## PROBLEM
Take from the data every line in which the word "sobre" is found.

## AVAILABLE RECORDS
_ _ _

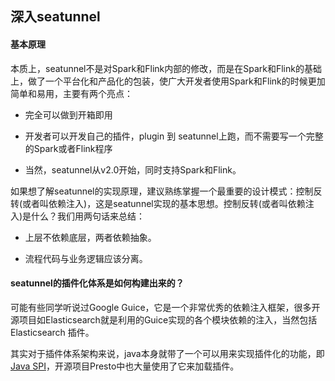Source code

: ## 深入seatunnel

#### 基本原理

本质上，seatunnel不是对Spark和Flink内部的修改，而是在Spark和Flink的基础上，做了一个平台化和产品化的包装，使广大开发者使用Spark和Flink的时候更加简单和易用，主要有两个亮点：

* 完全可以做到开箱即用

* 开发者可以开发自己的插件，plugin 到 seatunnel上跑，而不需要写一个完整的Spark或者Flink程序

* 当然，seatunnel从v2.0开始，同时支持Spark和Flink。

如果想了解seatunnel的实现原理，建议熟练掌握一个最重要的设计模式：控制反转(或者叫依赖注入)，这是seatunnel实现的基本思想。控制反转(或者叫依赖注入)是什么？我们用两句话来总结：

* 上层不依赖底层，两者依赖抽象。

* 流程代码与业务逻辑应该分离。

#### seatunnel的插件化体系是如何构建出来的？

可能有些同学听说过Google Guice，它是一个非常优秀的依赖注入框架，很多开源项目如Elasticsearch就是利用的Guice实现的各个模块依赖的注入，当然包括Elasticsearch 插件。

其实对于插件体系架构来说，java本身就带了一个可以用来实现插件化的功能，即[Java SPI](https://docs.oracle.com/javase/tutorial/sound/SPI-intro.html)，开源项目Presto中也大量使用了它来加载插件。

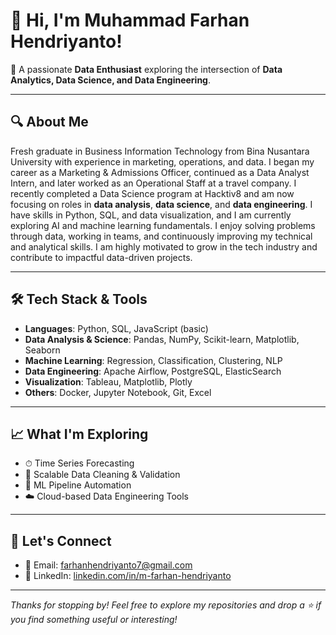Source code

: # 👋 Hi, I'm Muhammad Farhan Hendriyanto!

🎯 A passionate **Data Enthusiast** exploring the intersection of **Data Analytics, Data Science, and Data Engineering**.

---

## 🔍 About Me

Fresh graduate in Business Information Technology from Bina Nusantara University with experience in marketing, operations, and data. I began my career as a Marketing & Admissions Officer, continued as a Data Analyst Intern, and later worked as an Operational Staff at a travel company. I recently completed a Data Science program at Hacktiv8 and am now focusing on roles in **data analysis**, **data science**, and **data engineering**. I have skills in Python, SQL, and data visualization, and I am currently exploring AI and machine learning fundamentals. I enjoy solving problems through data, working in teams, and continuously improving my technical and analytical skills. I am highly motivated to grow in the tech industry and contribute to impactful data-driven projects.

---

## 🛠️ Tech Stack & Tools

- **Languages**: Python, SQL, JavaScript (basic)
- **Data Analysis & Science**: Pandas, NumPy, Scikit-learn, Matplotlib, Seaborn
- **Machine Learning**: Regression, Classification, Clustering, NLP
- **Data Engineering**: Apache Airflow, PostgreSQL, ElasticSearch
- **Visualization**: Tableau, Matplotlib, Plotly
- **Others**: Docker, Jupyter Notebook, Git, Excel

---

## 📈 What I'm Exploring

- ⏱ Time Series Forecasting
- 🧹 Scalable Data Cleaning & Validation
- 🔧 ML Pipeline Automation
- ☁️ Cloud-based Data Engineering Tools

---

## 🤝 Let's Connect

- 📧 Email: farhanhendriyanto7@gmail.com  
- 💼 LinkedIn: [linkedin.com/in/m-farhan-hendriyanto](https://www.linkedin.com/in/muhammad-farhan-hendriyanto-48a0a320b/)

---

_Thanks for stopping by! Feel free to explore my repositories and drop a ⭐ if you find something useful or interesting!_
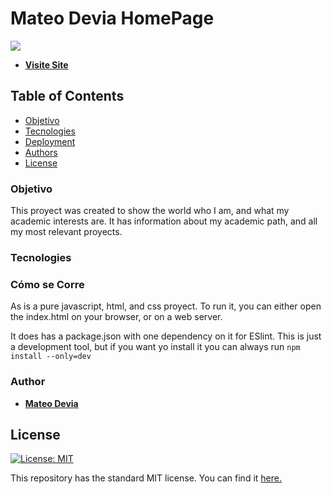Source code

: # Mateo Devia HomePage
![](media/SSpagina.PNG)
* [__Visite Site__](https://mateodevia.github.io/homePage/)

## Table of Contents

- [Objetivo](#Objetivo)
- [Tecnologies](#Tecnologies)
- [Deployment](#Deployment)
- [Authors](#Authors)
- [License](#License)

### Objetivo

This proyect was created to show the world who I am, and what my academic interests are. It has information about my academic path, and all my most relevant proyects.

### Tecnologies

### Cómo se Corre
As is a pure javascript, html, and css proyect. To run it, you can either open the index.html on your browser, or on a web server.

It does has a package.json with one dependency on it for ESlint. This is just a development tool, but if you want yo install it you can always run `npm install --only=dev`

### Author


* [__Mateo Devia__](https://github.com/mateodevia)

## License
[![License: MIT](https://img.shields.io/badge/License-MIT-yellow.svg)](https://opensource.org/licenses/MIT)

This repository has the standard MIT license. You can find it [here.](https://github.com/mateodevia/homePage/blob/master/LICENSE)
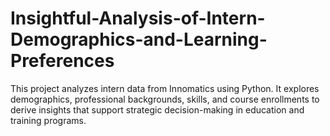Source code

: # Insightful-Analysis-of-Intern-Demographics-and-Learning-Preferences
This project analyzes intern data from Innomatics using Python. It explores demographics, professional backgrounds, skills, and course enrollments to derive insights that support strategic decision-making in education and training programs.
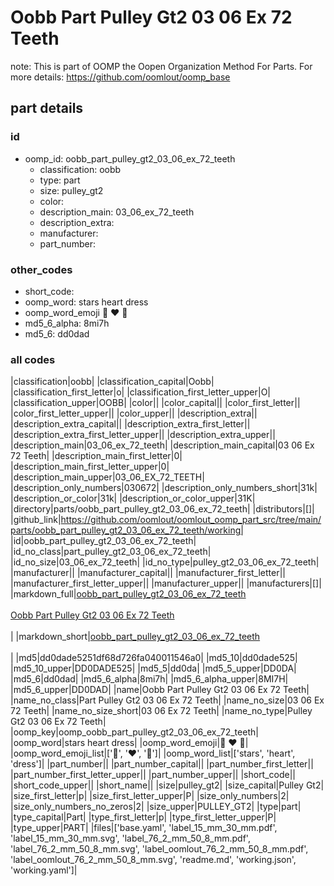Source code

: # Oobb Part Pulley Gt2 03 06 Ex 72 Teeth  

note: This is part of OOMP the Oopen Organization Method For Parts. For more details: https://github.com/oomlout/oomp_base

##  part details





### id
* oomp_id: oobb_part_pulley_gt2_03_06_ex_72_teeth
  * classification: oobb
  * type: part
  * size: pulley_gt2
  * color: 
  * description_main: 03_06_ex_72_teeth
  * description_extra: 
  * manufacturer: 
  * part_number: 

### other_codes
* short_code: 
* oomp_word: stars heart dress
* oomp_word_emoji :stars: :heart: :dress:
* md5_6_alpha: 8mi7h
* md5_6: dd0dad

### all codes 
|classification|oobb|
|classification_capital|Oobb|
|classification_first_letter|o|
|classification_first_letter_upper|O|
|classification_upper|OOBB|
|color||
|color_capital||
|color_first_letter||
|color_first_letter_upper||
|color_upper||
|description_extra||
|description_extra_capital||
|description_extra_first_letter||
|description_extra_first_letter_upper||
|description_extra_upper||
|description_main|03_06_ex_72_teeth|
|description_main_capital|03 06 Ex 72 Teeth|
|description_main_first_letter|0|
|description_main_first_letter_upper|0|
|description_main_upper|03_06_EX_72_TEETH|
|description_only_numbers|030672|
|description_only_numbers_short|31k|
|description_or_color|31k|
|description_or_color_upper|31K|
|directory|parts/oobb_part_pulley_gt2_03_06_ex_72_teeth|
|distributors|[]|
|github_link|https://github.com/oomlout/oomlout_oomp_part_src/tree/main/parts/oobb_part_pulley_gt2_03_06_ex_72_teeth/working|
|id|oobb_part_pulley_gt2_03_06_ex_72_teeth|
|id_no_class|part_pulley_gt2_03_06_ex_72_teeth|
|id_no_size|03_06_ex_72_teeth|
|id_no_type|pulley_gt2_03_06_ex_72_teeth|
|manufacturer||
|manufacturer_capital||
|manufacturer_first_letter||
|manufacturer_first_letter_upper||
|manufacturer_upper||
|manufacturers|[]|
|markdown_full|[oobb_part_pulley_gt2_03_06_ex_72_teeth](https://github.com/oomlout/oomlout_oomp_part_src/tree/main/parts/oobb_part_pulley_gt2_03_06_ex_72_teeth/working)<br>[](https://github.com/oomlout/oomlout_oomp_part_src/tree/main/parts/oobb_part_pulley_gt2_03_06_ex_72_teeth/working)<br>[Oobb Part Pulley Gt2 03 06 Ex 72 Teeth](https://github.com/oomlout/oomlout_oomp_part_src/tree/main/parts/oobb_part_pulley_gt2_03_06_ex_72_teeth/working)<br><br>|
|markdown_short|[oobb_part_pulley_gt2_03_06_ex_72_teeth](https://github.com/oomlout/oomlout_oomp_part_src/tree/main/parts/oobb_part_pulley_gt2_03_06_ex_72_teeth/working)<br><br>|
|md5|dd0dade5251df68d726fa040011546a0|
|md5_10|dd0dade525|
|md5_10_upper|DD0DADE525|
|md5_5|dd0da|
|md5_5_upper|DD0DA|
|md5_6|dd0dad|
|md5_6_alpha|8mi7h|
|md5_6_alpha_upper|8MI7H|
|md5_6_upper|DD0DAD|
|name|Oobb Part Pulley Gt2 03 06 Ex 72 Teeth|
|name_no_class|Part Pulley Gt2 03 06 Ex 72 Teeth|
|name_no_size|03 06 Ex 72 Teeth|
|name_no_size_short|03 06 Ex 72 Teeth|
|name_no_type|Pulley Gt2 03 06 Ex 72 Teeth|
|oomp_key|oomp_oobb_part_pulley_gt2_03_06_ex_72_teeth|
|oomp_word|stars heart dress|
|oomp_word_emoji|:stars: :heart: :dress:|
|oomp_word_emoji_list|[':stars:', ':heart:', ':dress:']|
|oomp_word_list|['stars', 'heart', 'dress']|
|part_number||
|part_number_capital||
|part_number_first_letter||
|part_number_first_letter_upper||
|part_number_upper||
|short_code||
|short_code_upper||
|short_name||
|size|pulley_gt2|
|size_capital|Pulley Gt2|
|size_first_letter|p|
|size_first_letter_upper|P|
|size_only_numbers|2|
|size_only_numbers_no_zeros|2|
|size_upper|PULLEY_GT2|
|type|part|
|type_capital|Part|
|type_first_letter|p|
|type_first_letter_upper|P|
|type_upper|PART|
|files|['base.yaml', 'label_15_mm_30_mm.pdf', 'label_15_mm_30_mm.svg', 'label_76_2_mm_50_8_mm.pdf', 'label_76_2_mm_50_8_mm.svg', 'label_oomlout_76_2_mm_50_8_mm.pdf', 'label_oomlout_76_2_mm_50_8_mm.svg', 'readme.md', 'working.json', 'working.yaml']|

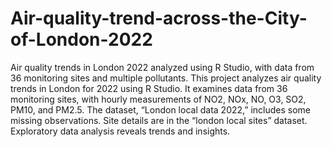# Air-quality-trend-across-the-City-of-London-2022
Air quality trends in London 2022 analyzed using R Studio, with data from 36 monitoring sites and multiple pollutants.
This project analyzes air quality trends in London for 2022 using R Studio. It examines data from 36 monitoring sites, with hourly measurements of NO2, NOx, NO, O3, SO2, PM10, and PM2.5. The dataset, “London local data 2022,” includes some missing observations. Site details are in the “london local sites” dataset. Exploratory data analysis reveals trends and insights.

_ _ _

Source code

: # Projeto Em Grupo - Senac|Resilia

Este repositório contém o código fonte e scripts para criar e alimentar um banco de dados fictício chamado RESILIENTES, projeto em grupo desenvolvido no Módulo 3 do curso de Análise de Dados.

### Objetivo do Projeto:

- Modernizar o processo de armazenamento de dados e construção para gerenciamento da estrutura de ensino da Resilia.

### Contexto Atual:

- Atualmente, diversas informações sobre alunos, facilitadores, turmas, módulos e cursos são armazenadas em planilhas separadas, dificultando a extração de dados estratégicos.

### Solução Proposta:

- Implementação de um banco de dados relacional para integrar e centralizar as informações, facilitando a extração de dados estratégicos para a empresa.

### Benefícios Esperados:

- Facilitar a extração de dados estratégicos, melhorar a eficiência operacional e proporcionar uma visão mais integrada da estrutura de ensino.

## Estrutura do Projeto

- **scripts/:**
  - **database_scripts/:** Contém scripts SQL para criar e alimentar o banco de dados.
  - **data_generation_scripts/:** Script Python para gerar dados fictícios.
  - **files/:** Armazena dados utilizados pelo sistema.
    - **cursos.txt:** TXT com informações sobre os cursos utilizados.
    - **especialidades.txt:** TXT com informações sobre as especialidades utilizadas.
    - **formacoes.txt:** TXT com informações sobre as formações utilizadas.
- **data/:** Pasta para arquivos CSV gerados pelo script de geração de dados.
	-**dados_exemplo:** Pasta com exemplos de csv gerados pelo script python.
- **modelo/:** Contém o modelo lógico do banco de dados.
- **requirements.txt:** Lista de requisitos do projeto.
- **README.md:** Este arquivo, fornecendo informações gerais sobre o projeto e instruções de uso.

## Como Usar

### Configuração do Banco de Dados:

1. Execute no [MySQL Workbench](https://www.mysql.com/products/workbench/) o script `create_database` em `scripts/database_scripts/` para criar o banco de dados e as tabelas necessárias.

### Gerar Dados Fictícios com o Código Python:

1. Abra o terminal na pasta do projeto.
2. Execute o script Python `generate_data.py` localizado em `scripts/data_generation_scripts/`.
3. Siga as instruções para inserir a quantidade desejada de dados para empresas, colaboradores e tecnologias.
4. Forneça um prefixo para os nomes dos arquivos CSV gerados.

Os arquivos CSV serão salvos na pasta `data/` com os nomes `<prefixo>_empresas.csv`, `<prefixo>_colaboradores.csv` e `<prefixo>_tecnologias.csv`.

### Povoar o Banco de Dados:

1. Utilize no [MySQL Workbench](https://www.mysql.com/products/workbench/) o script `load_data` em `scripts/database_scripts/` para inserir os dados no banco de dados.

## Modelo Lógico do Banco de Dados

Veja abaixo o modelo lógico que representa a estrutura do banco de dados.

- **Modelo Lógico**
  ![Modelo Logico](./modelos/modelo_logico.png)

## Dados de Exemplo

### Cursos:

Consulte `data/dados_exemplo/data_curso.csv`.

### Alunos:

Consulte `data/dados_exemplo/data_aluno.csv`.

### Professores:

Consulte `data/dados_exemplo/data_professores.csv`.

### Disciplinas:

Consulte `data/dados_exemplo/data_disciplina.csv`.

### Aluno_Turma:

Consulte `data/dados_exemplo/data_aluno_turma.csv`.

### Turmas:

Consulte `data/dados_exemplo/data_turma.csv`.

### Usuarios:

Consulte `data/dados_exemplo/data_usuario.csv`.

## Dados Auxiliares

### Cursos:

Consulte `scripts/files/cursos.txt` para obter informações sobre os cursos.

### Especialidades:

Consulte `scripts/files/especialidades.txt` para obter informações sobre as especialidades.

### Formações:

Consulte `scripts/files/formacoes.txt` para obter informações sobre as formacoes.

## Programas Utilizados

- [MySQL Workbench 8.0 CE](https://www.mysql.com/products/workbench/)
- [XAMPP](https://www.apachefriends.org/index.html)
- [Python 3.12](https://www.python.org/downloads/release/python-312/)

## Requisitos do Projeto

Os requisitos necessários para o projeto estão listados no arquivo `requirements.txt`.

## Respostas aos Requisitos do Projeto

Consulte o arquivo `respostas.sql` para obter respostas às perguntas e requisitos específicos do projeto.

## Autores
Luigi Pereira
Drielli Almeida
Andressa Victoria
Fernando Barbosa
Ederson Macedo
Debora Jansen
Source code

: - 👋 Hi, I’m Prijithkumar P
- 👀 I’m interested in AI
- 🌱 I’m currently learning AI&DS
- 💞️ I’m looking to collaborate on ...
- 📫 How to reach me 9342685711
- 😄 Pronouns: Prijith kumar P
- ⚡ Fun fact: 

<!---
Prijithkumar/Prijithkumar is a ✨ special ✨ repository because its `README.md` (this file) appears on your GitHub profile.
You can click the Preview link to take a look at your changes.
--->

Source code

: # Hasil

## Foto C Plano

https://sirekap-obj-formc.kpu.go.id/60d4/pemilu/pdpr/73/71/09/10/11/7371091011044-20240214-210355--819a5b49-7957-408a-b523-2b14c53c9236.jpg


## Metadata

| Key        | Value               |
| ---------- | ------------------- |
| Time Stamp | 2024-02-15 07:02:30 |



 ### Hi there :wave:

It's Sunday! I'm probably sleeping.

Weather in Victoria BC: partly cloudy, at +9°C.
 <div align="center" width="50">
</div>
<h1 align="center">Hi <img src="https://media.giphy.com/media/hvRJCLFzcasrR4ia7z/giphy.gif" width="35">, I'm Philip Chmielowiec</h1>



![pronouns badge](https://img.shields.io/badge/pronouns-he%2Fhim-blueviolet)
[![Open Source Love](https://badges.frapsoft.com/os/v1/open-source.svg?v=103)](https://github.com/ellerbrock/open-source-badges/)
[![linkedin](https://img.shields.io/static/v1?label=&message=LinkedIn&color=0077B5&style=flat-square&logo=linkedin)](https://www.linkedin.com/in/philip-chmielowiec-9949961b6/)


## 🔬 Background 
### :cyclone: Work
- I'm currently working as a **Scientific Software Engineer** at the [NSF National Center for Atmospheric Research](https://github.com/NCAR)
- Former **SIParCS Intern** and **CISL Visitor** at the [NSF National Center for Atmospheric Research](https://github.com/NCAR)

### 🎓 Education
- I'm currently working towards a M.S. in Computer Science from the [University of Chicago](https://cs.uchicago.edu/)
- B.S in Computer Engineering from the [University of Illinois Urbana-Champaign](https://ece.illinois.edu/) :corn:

_ _ _

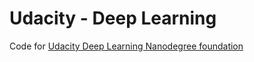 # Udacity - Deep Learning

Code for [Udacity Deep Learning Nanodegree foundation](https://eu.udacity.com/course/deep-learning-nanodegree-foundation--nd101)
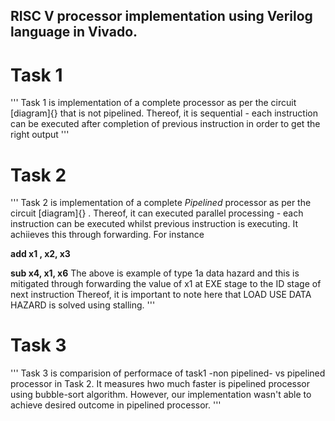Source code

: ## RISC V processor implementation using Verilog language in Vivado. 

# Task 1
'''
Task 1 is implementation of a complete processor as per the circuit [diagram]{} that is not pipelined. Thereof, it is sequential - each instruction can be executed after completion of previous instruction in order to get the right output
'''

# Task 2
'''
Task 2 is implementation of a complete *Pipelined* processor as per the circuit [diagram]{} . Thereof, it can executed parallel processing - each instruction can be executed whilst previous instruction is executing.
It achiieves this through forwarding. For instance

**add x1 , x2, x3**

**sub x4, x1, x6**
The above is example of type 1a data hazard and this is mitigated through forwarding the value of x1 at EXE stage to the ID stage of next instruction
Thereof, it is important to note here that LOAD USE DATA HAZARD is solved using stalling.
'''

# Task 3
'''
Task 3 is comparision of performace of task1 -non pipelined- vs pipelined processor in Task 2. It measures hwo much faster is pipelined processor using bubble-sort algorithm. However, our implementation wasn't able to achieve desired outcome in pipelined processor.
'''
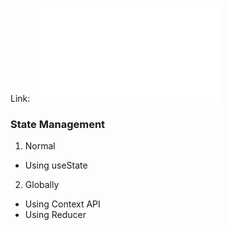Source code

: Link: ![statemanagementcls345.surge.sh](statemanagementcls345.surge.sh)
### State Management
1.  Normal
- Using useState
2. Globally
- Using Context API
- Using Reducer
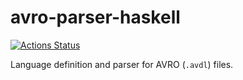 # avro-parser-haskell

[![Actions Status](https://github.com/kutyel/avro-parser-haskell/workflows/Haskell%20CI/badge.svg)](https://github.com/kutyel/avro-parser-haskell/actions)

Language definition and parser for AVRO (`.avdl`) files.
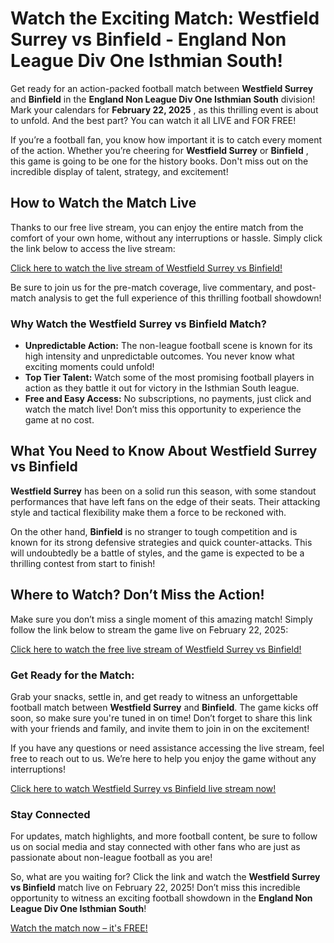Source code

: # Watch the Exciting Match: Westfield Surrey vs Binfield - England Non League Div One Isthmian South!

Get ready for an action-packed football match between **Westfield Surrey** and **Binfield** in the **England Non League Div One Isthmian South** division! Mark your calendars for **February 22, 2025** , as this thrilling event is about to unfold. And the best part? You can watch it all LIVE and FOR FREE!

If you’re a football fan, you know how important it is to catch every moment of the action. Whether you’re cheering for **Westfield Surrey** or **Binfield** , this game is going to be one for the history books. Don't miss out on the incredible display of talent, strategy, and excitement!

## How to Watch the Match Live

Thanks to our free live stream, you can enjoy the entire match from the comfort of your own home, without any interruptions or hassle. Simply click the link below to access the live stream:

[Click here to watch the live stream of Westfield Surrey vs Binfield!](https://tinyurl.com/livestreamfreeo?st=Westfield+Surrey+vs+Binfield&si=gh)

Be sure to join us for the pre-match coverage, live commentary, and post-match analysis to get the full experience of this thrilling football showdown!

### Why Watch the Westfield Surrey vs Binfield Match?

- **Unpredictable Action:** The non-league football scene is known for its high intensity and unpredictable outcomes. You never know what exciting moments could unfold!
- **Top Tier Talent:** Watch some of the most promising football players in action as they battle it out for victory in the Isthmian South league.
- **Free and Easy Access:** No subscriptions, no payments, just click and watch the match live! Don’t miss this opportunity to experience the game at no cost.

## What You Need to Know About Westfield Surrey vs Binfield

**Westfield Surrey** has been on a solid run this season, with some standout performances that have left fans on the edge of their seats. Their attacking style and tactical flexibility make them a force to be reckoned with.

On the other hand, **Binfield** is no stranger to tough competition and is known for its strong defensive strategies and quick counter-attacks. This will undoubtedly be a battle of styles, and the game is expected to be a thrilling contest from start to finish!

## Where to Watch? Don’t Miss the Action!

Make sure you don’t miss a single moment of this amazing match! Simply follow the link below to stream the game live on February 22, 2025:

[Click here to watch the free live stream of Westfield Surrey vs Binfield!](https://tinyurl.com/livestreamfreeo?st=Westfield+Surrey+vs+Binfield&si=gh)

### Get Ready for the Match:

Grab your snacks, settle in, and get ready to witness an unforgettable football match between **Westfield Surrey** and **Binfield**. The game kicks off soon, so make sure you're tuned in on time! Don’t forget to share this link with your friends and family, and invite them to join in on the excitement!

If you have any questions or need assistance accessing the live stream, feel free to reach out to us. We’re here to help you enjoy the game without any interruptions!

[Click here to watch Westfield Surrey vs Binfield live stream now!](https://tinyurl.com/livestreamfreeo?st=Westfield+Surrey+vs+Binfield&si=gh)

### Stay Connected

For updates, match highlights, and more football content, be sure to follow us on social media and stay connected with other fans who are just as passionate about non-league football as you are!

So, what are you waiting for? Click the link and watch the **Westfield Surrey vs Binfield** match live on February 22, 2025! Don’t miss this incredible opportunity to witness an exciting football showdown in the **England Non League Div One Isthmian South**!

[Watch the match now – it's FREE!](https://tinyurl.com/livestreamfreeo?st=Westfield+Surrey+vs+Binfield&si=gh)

_ _ _

## EXERCISE OUTPUT
- Atualmente, diversas informações sobre alunos, facilitadores, turmas, módulos e cursos são armazenadas em planilhas separadas, dificultando a extração de dados estratégicos.
    - **cursos.txt:** TXT com informações sobre os cursos utilizados.
    - **especialidades.txt:** TXT com informações sobre as especialidades utilizadas.
    - **formacoes.txt:** TXT com informações sobre as formações utilizadas.
- **README.md:** Este arquivo, fornecendo informações gerais sobre o projeto e instruções de uso.
Consulte `scripts/files/cursos.txt` para obter informações sobre os cursos.
Consulte `scripts/files/especialidades.txt` para obter informações sobre as especialidades.
Consulte `scripts/files/formacoes.txt` para obter informações sobre as formacoes.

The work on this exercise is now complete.